Task prompt :: Output every record below precisely as it is written.

Task data ::
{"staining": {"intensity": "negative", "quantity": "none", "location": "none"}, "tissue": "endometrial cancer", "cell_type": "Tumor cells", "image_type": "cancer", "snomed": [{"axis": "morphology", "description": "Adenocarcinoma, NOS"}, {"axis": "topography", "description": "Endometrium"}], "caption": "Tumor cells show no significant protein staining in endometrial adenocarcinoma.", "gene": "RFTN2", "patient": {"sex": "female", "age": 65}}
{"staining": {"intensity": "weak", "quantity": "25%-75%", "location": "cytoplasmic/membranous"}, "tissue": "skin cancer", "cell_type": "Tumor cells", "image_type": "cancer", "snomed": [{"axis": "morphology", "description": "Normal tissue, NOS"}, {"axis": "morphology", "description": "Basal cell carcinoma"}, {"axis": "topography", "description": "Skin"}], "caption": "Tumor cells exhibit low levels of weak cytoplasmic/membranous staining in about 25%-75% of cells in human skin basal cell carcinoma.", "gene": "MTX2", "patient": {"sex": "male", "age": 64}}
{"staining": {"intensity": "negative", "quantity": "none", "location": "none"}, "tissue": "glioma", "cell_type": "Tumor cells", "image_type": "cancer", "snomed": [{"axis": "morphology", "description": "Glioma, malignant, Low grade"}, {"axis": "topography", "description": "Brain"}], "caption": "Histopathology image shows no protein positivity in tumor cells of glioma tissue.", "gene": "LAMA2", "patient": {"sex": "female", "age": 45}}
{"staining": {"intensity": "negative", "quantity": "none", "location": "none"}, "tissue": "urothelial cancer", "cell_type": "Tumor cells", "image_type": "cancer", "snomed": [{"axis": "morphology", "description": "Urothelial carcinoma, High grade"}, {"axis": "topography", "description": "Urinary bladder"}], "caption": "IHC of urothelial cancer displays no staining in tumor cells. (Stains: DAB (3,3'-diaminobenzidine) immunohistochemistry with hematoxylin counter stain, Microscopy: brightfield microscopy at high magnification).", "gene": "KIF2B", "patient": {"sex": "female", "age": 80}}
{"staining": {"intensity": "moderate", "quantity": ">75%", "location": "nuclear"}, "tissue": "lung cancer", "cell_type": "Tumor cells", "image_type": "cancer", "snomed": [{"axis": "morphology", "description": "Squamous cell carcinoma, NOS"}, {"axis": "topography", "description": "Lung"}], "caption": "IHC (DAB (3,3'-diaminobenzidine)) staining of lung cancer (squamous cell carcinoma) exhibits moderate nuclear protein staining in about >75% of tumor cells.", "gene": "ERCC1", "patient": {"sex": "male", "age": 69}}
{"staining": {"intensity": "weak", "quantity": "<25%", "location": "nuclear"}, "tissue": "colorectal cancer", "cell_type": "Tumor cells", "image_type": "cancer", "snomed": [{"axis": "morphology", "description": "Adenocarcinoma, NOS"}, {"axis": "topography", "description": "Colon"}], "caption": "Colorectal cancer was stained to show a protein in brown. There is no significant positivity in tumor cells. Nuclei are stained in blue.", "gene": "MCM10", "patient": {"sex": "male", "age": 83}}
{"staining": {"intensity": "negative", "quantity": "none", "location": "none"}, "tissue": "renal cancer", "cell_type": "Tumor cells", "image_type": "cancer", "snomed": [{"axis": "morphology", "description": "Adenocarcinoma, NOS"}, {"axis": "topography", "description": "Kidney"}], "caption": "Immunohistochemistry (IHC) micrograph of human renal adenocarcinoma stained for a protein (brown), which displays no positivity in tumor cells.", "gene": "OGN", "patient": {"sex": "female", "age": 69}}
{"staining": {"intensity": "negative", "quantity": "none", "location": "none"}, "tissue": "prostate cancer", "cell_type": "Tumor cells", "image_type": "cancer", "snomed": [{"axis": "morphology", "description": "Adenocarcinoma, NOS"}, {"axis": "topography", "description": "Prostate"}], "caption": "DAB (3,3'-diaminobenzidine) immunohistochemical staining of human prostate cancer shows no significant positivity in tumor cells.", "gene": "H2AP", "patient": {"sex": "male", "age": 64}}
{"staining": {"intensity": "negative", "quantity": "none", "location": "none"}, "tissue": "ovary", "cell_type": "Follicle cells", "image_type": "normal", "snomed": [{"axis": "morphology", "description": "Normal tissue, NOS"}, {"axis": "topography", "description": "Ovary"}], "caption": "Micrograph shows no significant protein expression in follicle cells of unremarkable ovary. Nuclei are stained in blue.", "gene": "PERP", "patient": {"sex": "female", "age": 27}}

Exercise result ::
{"staining": {"intensity": "negative", "quantity": "none", "location": "none"}, "tissue": "endometrial cancer", "cell_type": "Tumor cells", "image_type": "cancer", "snomed": [{"axis": "morphology", "description": "Adenocarcinoma, NOS"}, {"axis": "topography", "description": "Endometrium"}], "caption": "Tumor cells show no significant protein staining in endometrial adenocarcinoma.", "gene": "RFTN2", "patient": {"sex": "female", "age": 65}}
{"staining": {"intensity": "weak", "quantity": "25%-75%", "location": "cytoplasmic/membranous"}, "tissue": "skin cancer", "cell_type": "Tumor cells", "image_type": "cancer", "snomed": [{"axis": "morphology", "description": "Normal tissue, NOS"}, {"axis": "morphology", "description": "Basal cell carcinoma"}, {"axis": "topography", "description": "Skin"}], "caption": "Tumor cells exhibit low levels of weak cytoplasmic/membranous staining in about 25%-75% of cells in human skin basal cell carcinoma.", "gene": "MTX2", "patient": {"sex": "male", "age": 64}}
{"staining": {"intensity": "negative", "quantity": "none", "location": "none"}, "tissue": "glioma", "cell_type": "Tumor cells", "image_type": "cancer", "snomed": [{"axis": "morphology", "description": "Glioma, malignant, Low grade"}, {"axis": "topography", "description": "Brain"}], "caption": "Histopathology image shows no protein positivity in tumor cells of glioma tissue.", "gene": "LAMA2", "patient": {"sex": "female", "age": 45}}
{"staining": {"intensity": "negative", "quantity": "none", "location": "none"}, "tissue": "urothelial cancer", "cell_type": "Tumor cells", "image_type": "cancer", "snomed": [{"axis": "morphology", "description": "Urothelial carcinoma, High grade"}, {"axis": "topography", "description": "Urinary bladder"}], "caption": "IHC of urothelial cancer displays no staining in tumor cells. (Stains: DAB (3,3'-diaminobenzidine) immunohistochemistry with hematoxylin counter stain, Microscopy: brightfield microscopy at high magnification).", "gene": "KIF2B", "patient": {"sex": "female", "age": 80}}
{"staining": {"intensity": "moderate", "quantity": ">75%", "location": "nuclear"}, "tissue": "lung cancer", "cell_type": "Tumor cells", "image_type": "cancer", "snomed": [{"axis": "morphology", "description": "Squamous cell carcinoma, NOS"}, {"axis": "topography", "description": "Lung"}], "caption": "IHC (DAB (3,3'-diaminobenzidine)) staining of lung cancer (squamous cell carcinoma) exhibits moderate nuclear protein staining in about >75% of tumor cells.", "gene": "ERCC1", "patient": {"sex": "male", "age": 69}}
{"staining": {"intensity": "weak", "quantity": "<25%", "location": "nuclear"}, "tissue": "colorectal cancer", "cell_type": "Tumor cells", "image_type": "cancer", "snomed": [{"axis": "morphology", "description": "Adenocarcinoma, NOS"}, {"axis": "topography", "description": "Colon"}], "caption": "Colorectal cancer was stained to show a protein in brown. There is no significant positivity in tumor cells. Nuclei are stained in blue.", "gene": "MCM10", "patient": {"sex": "male", "age": 83}}
{"staining": {"intensity": "negative", "quantity": "none", "location": "none"}, "tissue": "renal cancer", "cell_type": "Tumor cells", "image_type": "cancer", "snomed": [{"axis": "morphology", "description": "Adenocarcinoma, NOS"}, {"axis": "topography", "description": "Kidney"}], "caption": "Immunohistochemistry (IHC) micrograph of human renal adenocarcinoma stained for a protein (brown), which displays no positivity in tumor cells.", "gene": "OGN", "patient": {"sex": "female", "age": 69}}
{"staining": {"intensity": "negative", "quantity": "none", "location": "none"}, "tissue": "prostate cancer", "cell_type": "Tumor cells", "image_type": "cancer", "snomed": [{"axis": "morphology", "description": "Adenocarcinoma, NOS"}, {"axis": "topography", "description": "Prostate"}], "caption": "DAB (3,3'-diaminobenzidine) immunohistochemical staining of human prostate cancer shows no significant positivity in tumor cells.", "gene": "H2AP", "patient": {"sex": "male", "age": 64}}
{"staining": {"intensity": "negative", "quantity": "none", "location": "none"}, "tissue": "ovary", "cell_type": "Follicle cells", "image_type": "normal", "snomed": [{"axis": "morphology", "description": "Normal tissue, NOS"}, {"axis": "topography", "description": "Ovary"}], "caption": "Micrograph shows no significant protein expression in follicle cells of unremarkable ovary. Nuclei are stained in blue.", "gene": "PERP", "patient": {"sex": "female", "age": 27}}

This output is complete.